Your goal:
Please transcribe the records precisely; pictures stay out of your copy.
__________________________________________________
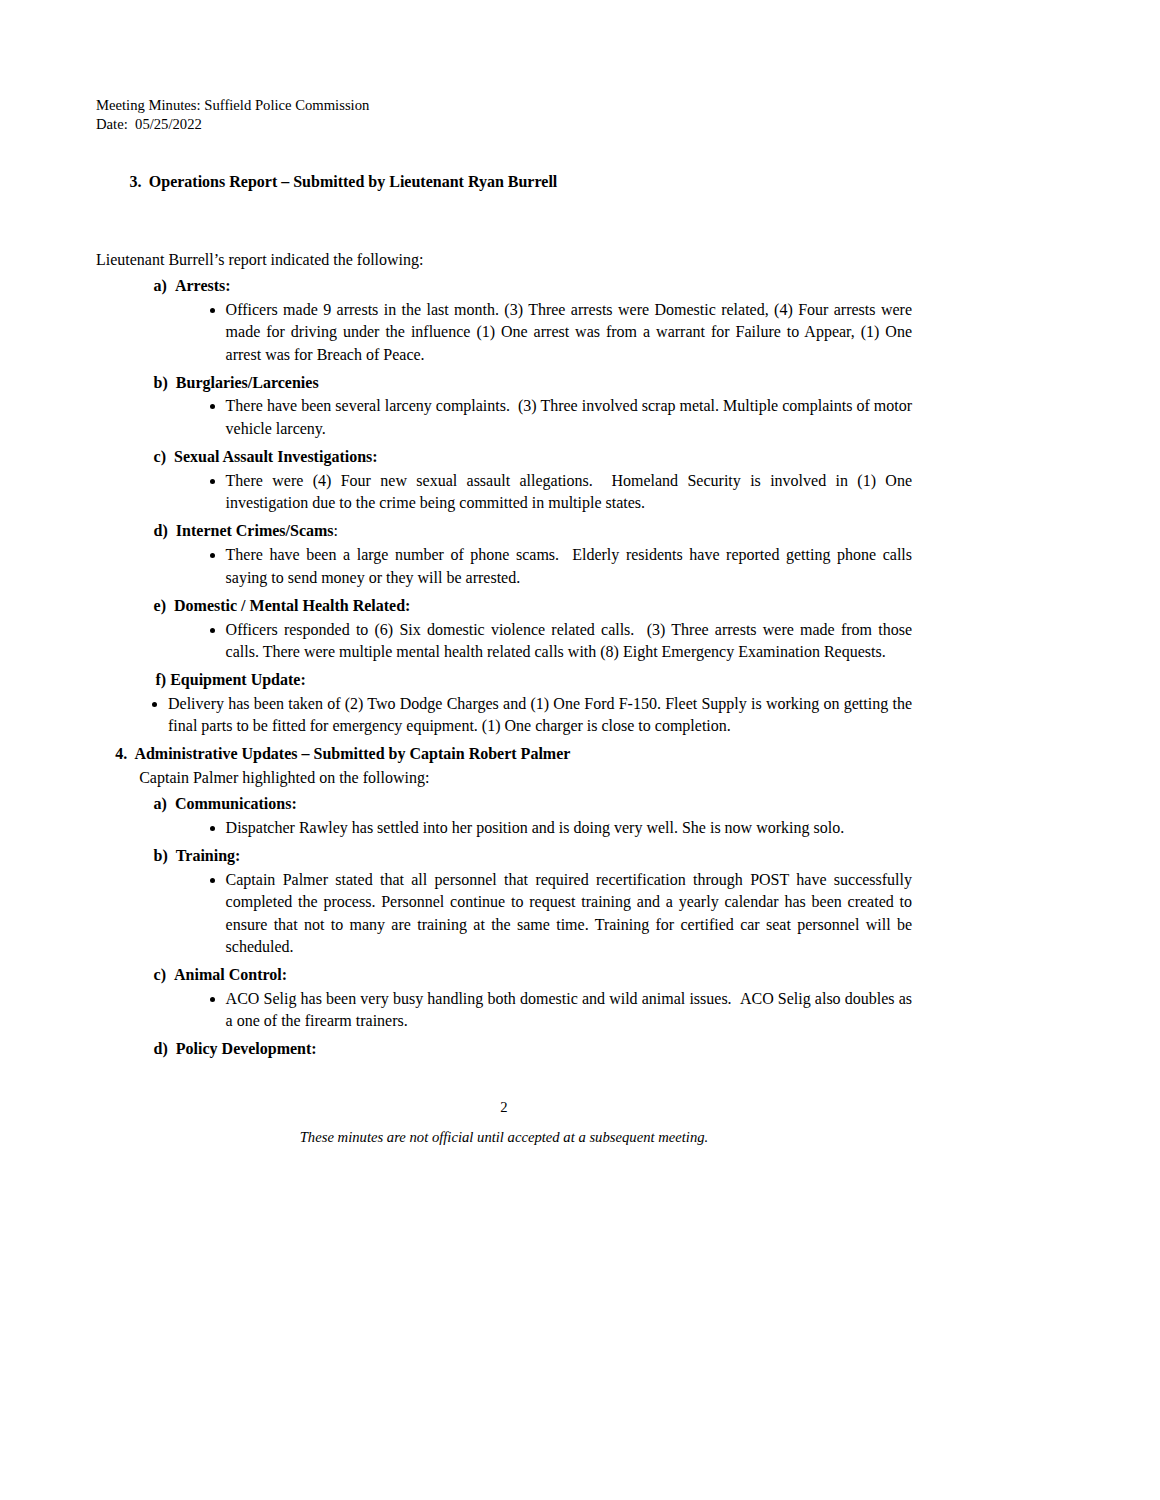Meeting Minutes: Suffield Police Commission
Date: 05/25/2022
3. Operations Report – Submitted by Lieutenant Ryan Burrell
Lieutenant Burrell’s report indicated the following:
a) Arrests:
Officers made 9 arrests in the last month. (3) Three arrests were Domestic related, (4) Four arrests were made for driving under the influence (1) One arrest was from a warrant for Failure to Appear, (1) One arrest was for Breach of Peace.
b) Burglaries/Larcenies
There have been several larceny complaints. (3) Three involved scrap metal. Multiple complaints of motor vehicle larceny.
c) Sexual Assault Investigations:
There were (4) Four new sexual assault allegations. Homeland Security is involved in (1) One investigation due to the crime being committed in multiple states.
d) Internet Crimes/Scams:
There have been a large number of phone scams. Elderly residents have reported getting phone calls saying to send money or they will be arrested.
e) Domestic / Mental Health Related:
Officers responded to (6) Six domestic violence related calls. (3) Three arrests were made from those calls. There were multiple mental health related calls with (8) Eight Emergency Examination Requests.
f) Equipment Update:
Delivery has been taken of (2) Two Dodge Charges and (1) One Ford F-150. Fleet Supply is working on getting the final parts to be fitted for emergency equipment. (1) One charger is close to completion.
4. Administrative Updates – Submitted by Captain Robert Palmer
Captain Palmer highlighted on the following:
a) Communications:
Dispatcher Rawley has settled into her position and is doing very well. She is now working solo.
b) Training:
Captain Palmer stated that all personnel that required recertification through POST have successfully completed the process. Personnel continue to request training and a yearly calendar has been created to ensure that not to many are training at the same time. Training for certified car seat personnel will be scheduled.
c) Animal Control:
ACO Selig has been very busy handling both domestic and wild animal issues. ACO Selig also doubles as a one of the firearm trainers.
d) Policy Development:
2
These minutes are not official until accepted at a subsequent meeting.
__________________________________________________
Task response:
Meeting Minutes: Suffield Police Commission
Date: 05/25/2022
3. Operations Report – Submitted by Lieutenant Ryan Burrell
Lieutenant Burrell’s report indicated the following:
a) Arrests:
Officers made 9 arrests in the last month. (3) Three arrests were Domestic related, (4) Four arrests were made for driving under the influence (1) One arrest was from a warrant for Failure to Appear, (1) One arrest was for Breach of Peace.
b) Burglaries/Larcenies
There have been several larceny complaints. (3) Three involved scrap metal. Multiple complaints of motor vehicle larceny.
c) Sexual Assault Investigations:
There were (4) Four new sexual assault allegations. Homeland Security is involved in (1) One investigation due to the crime being committed in multiple states.
d) Internet Crimes/Scams:
There have been a large number of phone scams. Elderly residents have reported getting phone calls saying to send money or they will be arrested.
e) Domestic / Mental Health Related:
Officers responded to (6) Six domestic violence related calls. (3) Three arrests were made from those calls. There were multiple mental health related calls with (8) Eight Emergency Examination Requests.
f) Equipment Update:
Delivery has been taken of (2) Two Dodge Charges and (1) One Ford F-150. Fleet Supply is working on getting the final parts to be fitted for emergency equipment. (1) One charger is close to completion.
4. Administrative Updates – Submitted by Captain Robert Palmer
Captain Palmer highlighted on the following:
a) Communications:
Dispatcher Rawley has settled into her position and is doing very well. She is now working solo.
b) Training:
Captain Palmer stated that all personnel that required recertification through POST have successfully completed the process. Personnel continue to request training and a yearly calendar has been created to ensure that not to many are training at the same time. Training for certified car seat personnel will be scheduled.
c) Animal Control:
ACO Selig has been very busy handling both domestic and wild animal issues. ACO Selig also doubles as a one of the firearm trainers.
d) Policy Development:
2
These minutes are not official until accepted at a subsequent meeting.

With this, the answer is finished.